• [Exercise directions]:
Using the string "Республика" as the key, pull each matching line out of the records below.
___ Extracted information ___
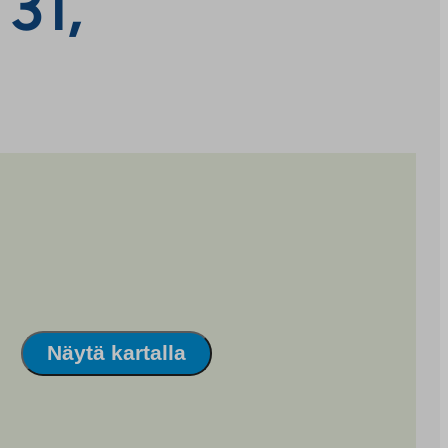
31,
Näytä kartalla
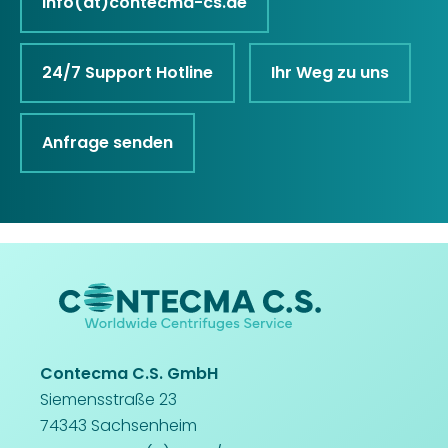
info(at)contecma-cs.de
24/7 Support Hotline
Ihr Weg zu uns
Anfrage senden
Contecma C.S. GmbH
Siemensstraße 23
74343 Sachsenheim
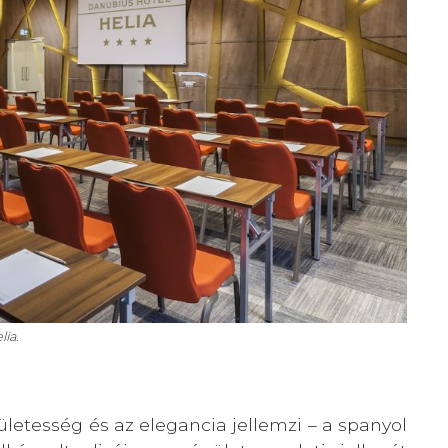
lia.
dületesség és az elegancia jellemzi – a spanyol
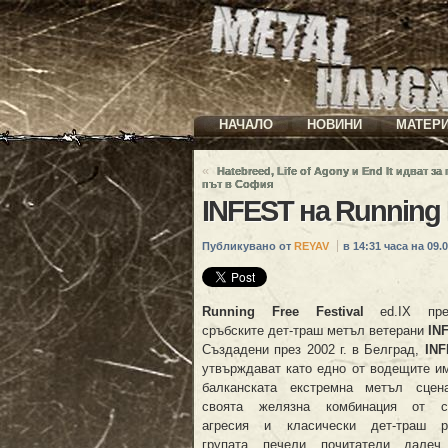
НАЧАЛО
НОВИНИ
МАТЕР
«
Hatebreed, Life of Agony и End It идват за
път в София
INFEST на Running 
Публикувано от
REYAV
в 14:31 часа на 09.0
Running Free Festival
ed.IX пре
сръбските дет-траш метъл ветерани
IN
Създадени през 2002 г. в Белград,
IN
утвърждават като едно от водещите и
балканската екстремна метъл сцен
своята желязна комбинация от ск
агресия и класически дет-траш р
групата печели почитатели далеч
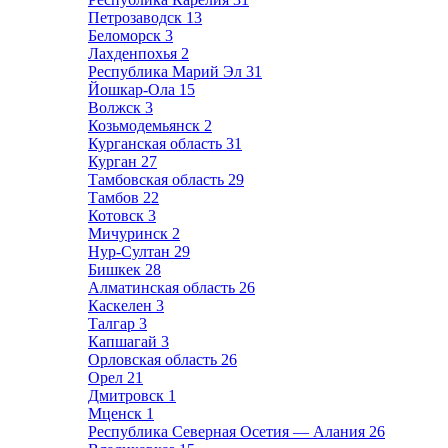
Петрозаводск
13
Беломорск
3
Лахденпохья
2
Республика Марий Эл
31
Йошкар-Ола
15
Волжск
3
Козьмодемьянск
2
Курганская область
31
Курган
27
Тамбовская область
29
Тамбов
22
Котовск
3
Мичуринск
2
Нур-Султан
29
Бишкек
28
Алматинская область
26
Каскелен
3
Талгар
3
Капшагай
3
Орловская область
26
Орел
21
Дмитровск
1
Мценск
1
Республика Северная Осетия — Алания
26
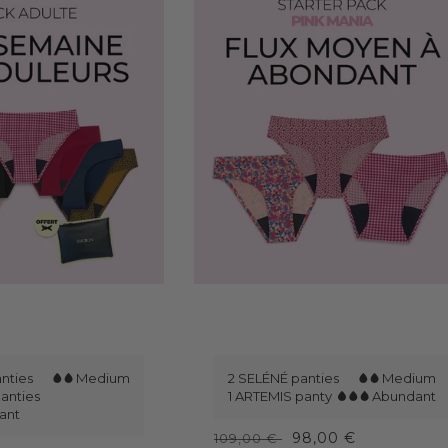
S
t
nties
Medium
2 SELÉNÉ panties
Medium
anties
a
1 ARTEMIS panty
Abundant
ant
r
98,00 €
109,00 €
___
• [Output of the task]:
Республика Марий Эл
Республика Северная Осетия — Алания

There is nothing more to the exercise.